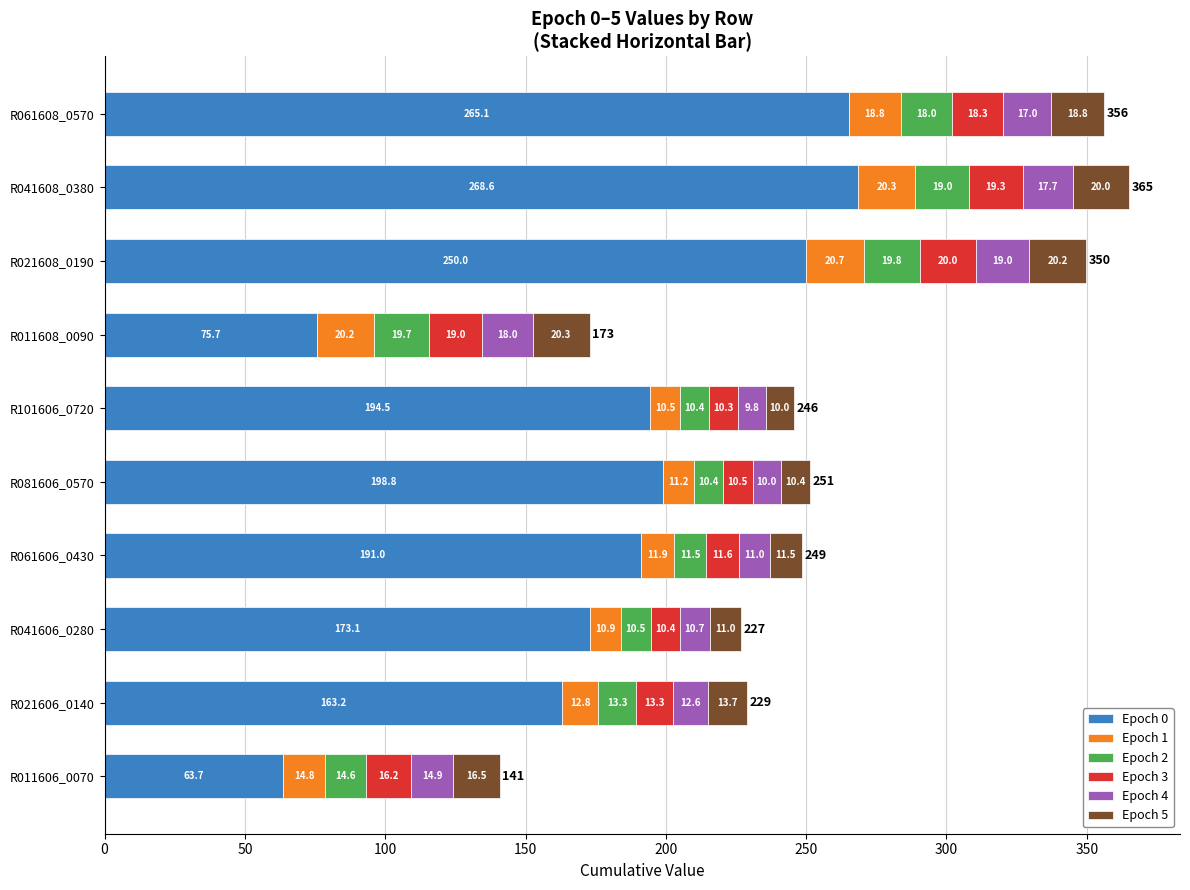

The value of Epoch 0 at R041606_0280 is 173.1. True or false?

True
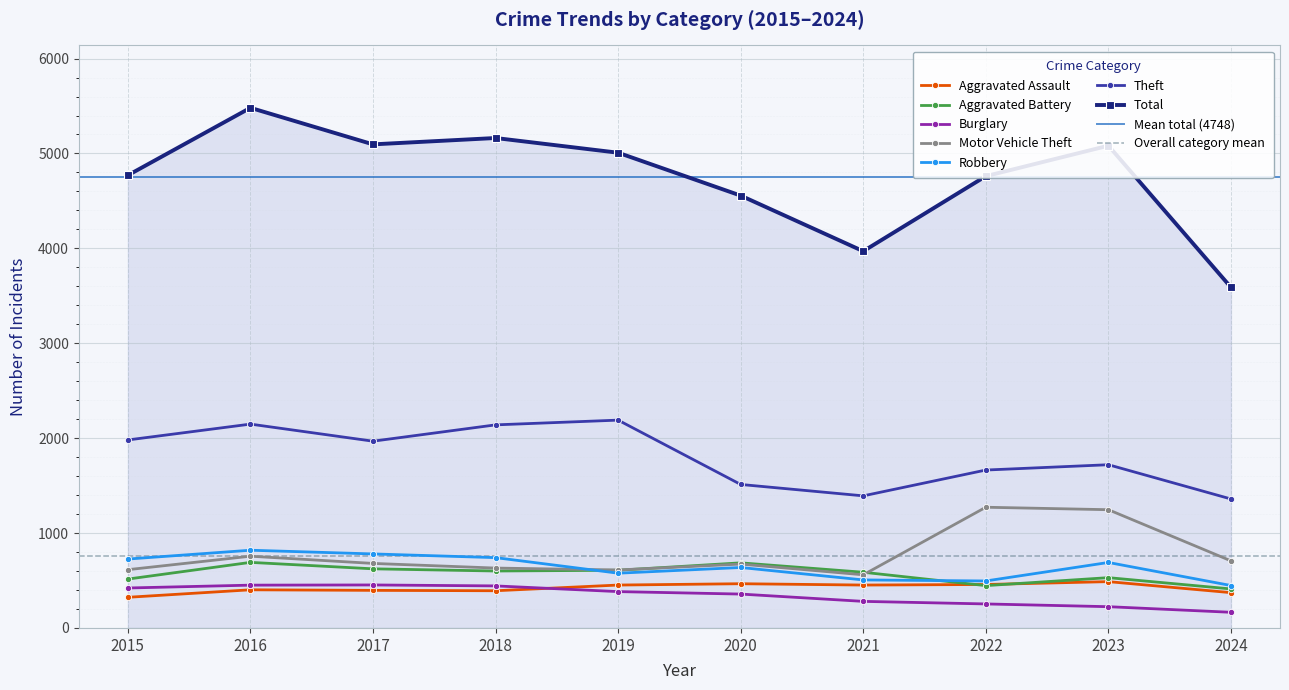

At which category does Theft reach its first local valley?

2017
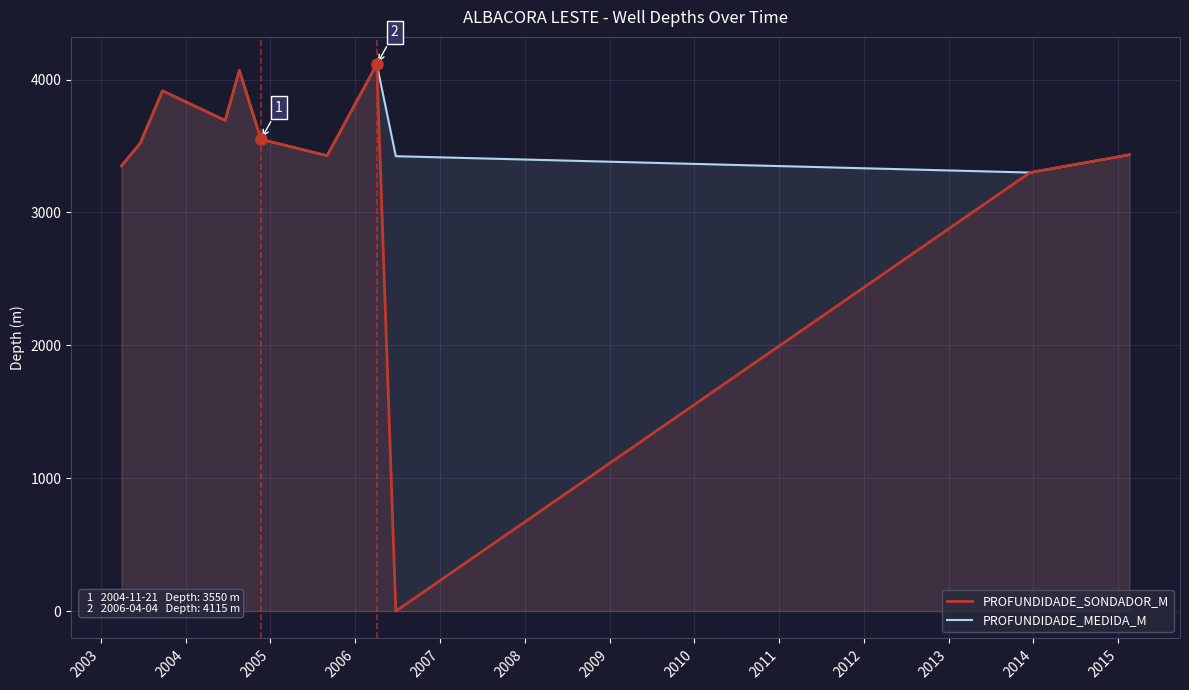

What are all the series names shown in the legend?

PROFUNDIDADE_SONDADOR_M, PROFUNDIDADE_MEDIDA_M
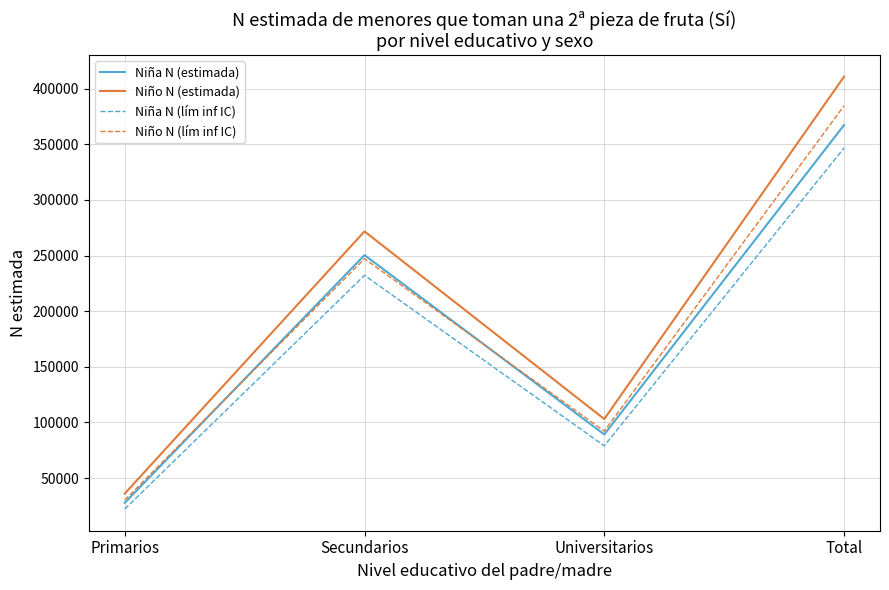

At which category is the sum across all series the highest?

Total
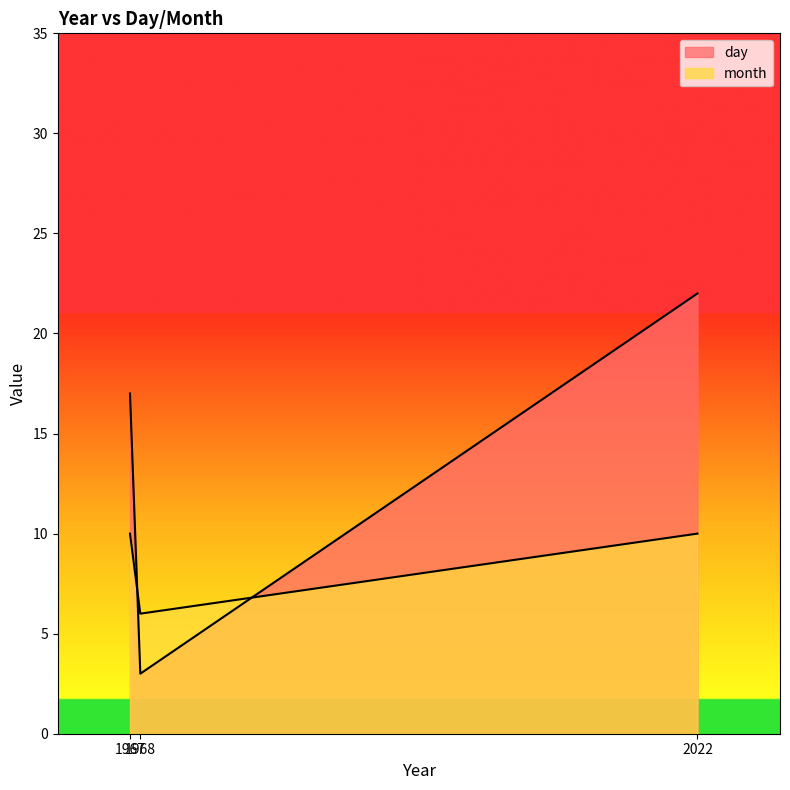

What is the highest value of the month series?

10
********************
TASK INSTRUCTIONS
Can you give every line of the material above as a numbered list, without the blank lines, and keep the pictures out of your answer?

OUTPUT FOR THIS TASK
1. The value of Epoch 0 at R041606_0280 is 173.1. True or false?
2. True
3. At which category does Theft reach its first local valley?
4. 2017
5. What are all the series names shown in the legend?
6. PROFUNDIDADE_SONDADOR_M, PROFUNDIDADE_MEDIDA_M
7. At which category is the sum across all series the highest?
8. Total
9. What is the highest value of the month series?
10. 10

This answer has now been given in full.